__RECORDS PROVIDED__:
= Beginning of Section =

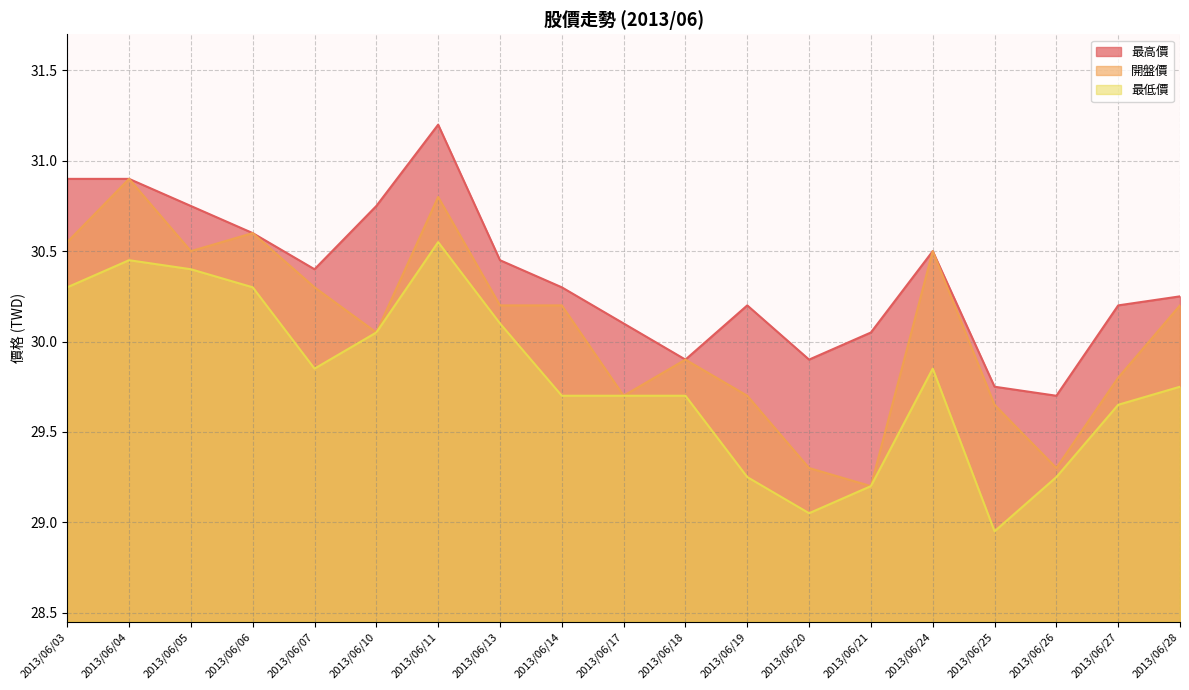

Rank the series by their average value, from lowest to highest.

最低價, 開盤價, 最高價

= End of Section =
= Beginning of Section =

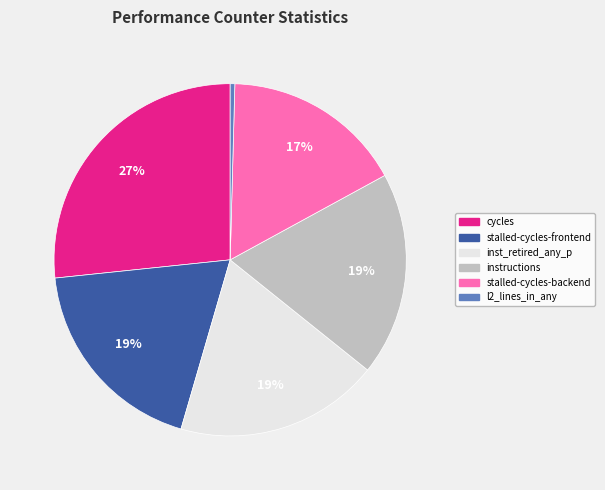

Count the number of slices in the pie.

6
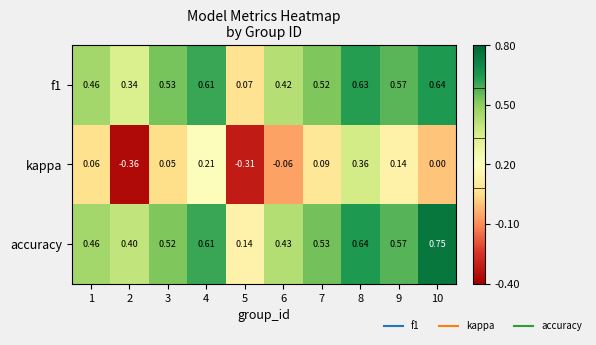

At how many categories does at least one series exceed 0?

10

= End of Section =
= Beginning of Section =

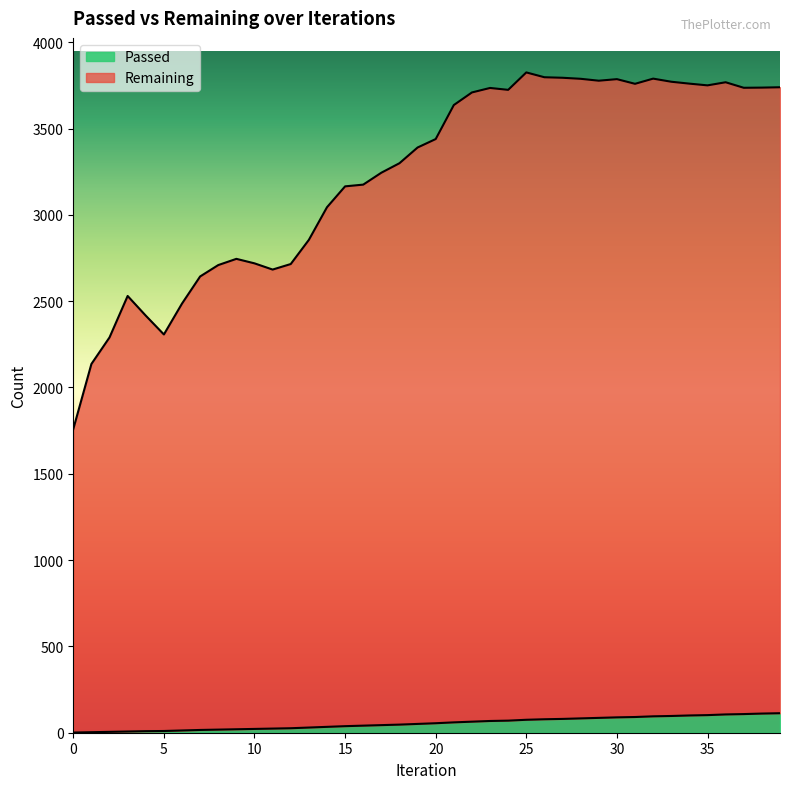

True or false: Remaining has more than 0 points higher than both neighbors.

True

= End of Section =

__TASK INSTRUCTIONS__:
Copy the lines from the entries above word for word, starting at the line containing "Count the number of slices in the pie." and ending at the line containing "At how many", with both of those lines included. Leave out any picture that falls between them.

__RESULT OF THE TASK__:
Count the number of slices in the pie.

6

At how many categories does at least one series exceed 0?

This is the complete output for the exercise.